Xenophobia Is Bad Economics: 5 Reasons Why Britain Should Welcome Immigration

Like the United States, the British nation was built on successive waves of immigration.  It’s our strength and our distinction.


So I’m alarmed at the outbreak of xenophobia in British politics in response to the rise of the United Kingdom Independence Party (Ukip) on an anti-immigration platform and a pledge to leave the European Union.


It has created sheer panic in British politics, and augurs poorly for the future economic health of the nation.


British Prime Minister David Cameron now proposes a cap on the number of immigrants at 100,000 a year, although the current figure is close to 250,000 a year.


In reality, the UK should welcome immigrants.  Here’s five reasons why:


1          The UK government’s own figures say so


The UK Treasury’s Office for Budget Responsibility (OBR) calculates the economic impact of government policies.  Robert Chote, head of the OBR, said earlier this year that immigration ‘does tend to produce a more beneficial picture’ for the nation’s finances.

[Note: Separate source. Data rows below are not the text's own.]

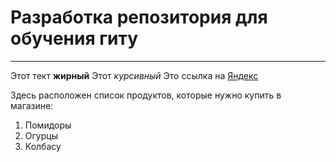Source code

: # Разработка репозитория для обучения гиту 
----
Этот тект __жирный__
Этот _курсивный_
Это ссылка на [Яндекс](https://www.yandex.ru "Я Яндекс!")

Здесь расположен список продуктов, которые нужно купить в магазине:
1. Помидоры 
2. Огурцы 
3. Колбасу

“Because they’re more likely to be working age, they’re more likely to be paying taxes and less likely to have relatively large sums of money spent on them for education, for long-term care, for healthcare, for pension expenditure,” he added.


Without immigration running at its current level (or higher), it will be hard for the government to pay off its national debt.  What is needed is more migration, not less.  If the numbers were to fall to 140,000 a year (still above David Cameron’s target), national debt would reach almost 100 per cent of the entire economy by 2064, according to the OBR.


Other studies have produced similar figures, with the National Institute of Economic and Social Research estimating that the UK economy would contract by 11 per cent if immigration numbers are halved.


2          Talented, skilled people are struggling to get in


The 2014 Nobel Prize winner John O’Keefe, himself an immigrant to the UK from Canada, argues that immigration restrictions are endangering Britain’s scientific standing.


“The immigration rules are a very, very large obstacle [to recruiting high level scientists].  We should think hard about making Britain a more welcoming place.


“Science is international, the best scientists can come from anywhere, they can come from next door or they can come from a small village in a country anywhere in the world – we need to make it easier.”